In the introduction to Getting Over Ourselves, I wrote, “We cannot dehumanize other people without first sacrificing our own humanity. The impulse there, as we have seen, is so often—and always with utterly disastrous results—to try to get rid of the feared and hated people.” Of course, genocide is a thieves’ paradise, but what invariably drives it is one of humanity’s weirder fantasies—the fantasy that we can only be totally safe and happy in a pure land that is only for “us,” whoever “we” have decided “we” are. If someone sneezes in the wrong direction, we are assured that “they” are out to get us all, and then the paranoid fear aroused by wishing to annihilate other people can pile onto all preexisting hate and fear, until the feared and hated people are perceived as an existential threat to “our” very existence.

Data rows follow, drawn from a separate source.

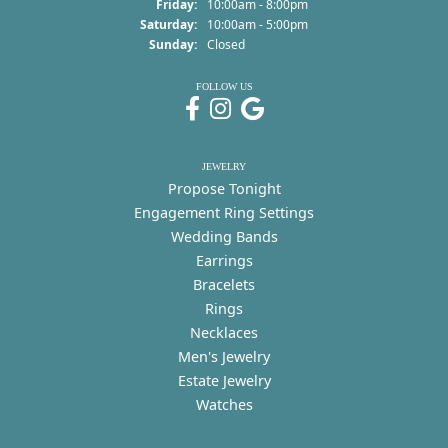
Friday:
10:00am - 8:00pm
Saturday:
10:00am - 5:00pm
Sunday:
Closed
FOLLOW US
JEWELRY
Propose Tonight
Engagement Ring Settings
Wedding Bands
Earrings
Bracelets
Rings
Necklaces
Men's Jewelry
Estate Jewelry
Watches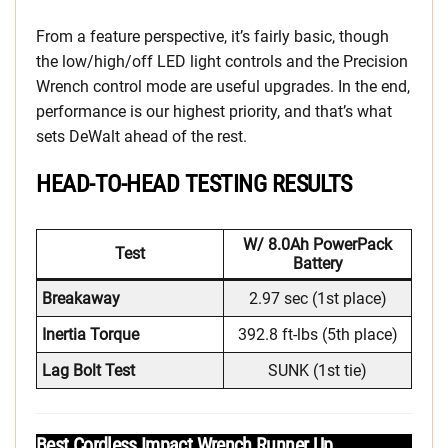
From a feature perspective, it’s fairly basic, though
the low/high/off LED light controls and the Precision
Wrench control mode are useful upgrades. In the end,
performance is our highest priority, and that’s what
sets DeWalt ahead of the rest.
HEAD-TO-HEAD TESTING RESULTS
W/ 8.0Ah PowerPack
Test
Battery
Breakaway
2.97 sec (1st place)
Inertia Torque
392.8 ft-lbs (5th place)
Lag Bolt Test
SUNK (1st tie)
Best Cordless Impact Wrench Runner Up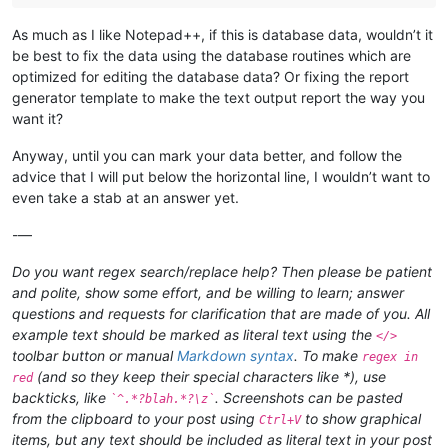
As much as I like Notepad++, if this is database data, wouldn’t it
be best to fix the data using the database routines which are
optimized for editing the database data? Or fixing the report
generator template to make the text output report the way you
want it?
Anyway, until you can mark your data better, and follow the
advice that I will put below the horizontal line, I wouldn’t want to
even take a stab at an answer yet.
-—
Do you want regex search/replace help? Then please be patient
and polite, show some effort, and be willing to learn; answer
questions and requests for clarification that are made of you. All
example text should be marked as literal text using the
</>
toolbar button or manual
Markdown syntax
. To make
regex in
(and so they keep their special characters like *), use
red
backticks, like
. Screenshots can be pasted
`^.*?blah.*?\z`
from the clipboard to your post using
to show graphical
Ctrl+V
items, but any text should be included as literal text in your post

Jewish people in Germany were never an existential threat to the people of Germany who weren’t Jewish. Jewish people in Germany were an existential threat to the fantasy of a Germany for purely “German” people—people who had no ancestry that differed from the majority’s. For being an existential threat to a fantasy, Jewish people—along with everyone else who didn’t fit the very arbitrary definition of who was an acceptable “German”—were mercilessly killed if they couldn’t get out in time.
Palestinian people were never an existential threat to Jewish people. They are an existential threat to the fantasy of a Palestine renamed Israel and for Jewish people only, which must be the only place where Jewish people can be safe and happy, when in fact, as I’ve said before, it is one of humanity’s most important jobs to make it so that the name of the place where Jewish people can be safe and happy—where everyone can be safe and happy—is Everyplace. For being an existential threat to a fantasy, Palestinian people have been, and are being, mercilessly killed and expelled from their land and their homes—bombed, dispossessed, starved, shot, indefinitely imprisoned, tortured, and told the terror will not stop until they are all gone.
The fantasy of a land that is only for “us,” completely free of “them,” is not a monopoly of a few places and arbitrarily defined groups of people. Hindu nationalists want to be rid of people who aren’t Hindu. The Dominican Republic is trying to get rid of people of Haitian descent. And on and on it goes.
Right now, in the U.S.A., a movement fueled by the fantasy of a country that is only for White people—and specifically White “Christian” nationalist people—is trying hard to make that fantasy a reality. People who aren’t White—immigrant or otherwise—have never been an existential threat to White people in the U.S.A. People who aren’t White are an existential threat to a fantasy, and the real existential threat is and always has been to the people who aren’t White. Transphobia, homophobia, disability phobias, and any number of other manufactured phobias are also being dragged in here—the targets for obliteration just keep on proliferating.
When Clarence “Gatemouth” Brown, one of the greatest multi-instrumentalists who ever lived, and who played a mean country fiddle, was challenged about why he was playing “that White music,” he said, “Because first of all, variety is the spice of life.” So the wise course of action would surely be to stop and think about how boring a nation of only “us” would be. Better yet, can we please just plain stop? Can we not deal directly with our inner demons instead of projecting them onto other people, and then trying to get rid of the people? Can’t we just get rid of our phobias? Of course we can, and so much more cheaply and easily.
Rabbi Danya Ruttenberg wrote recently, “The Talmud (Brachot 10a) teaches that there were some local goons who caused a lot of anguish for Rabbi Meir—so he began to pray for them to die. But his kickass wife, the brilliant Bruria, corrected him. Pray for an end to sins, not an end to sinners! He did, and they repented of their ways.” So we may note that even the most devout among us may feel that our lives would be so much better if certain people would just leave the planet—such is the power of the worst of us to bring out the worst in the rest of us.
Whether or not the local and transnational goons who are causing the rest of us a lot of anguish repent of their ways, that prayer is a great one, because while we’re at it we can pray for an end to our own sins. Hazrat Inayat Khan said, “Overlook the greatest fault of another, but do not partake of it in the smallest degree.” While we pray for an end to sins and work to mitigate the harms done by the goons du jour, we may also take advantage of the magnifying mirror they hold up to humanity’s worst character defects, so we can see them clearly and cease to partake of them.
And while we’re at it, we can try praying another prayer: that all of us—absolutely all of us—be held at all times and forever in eternal Love.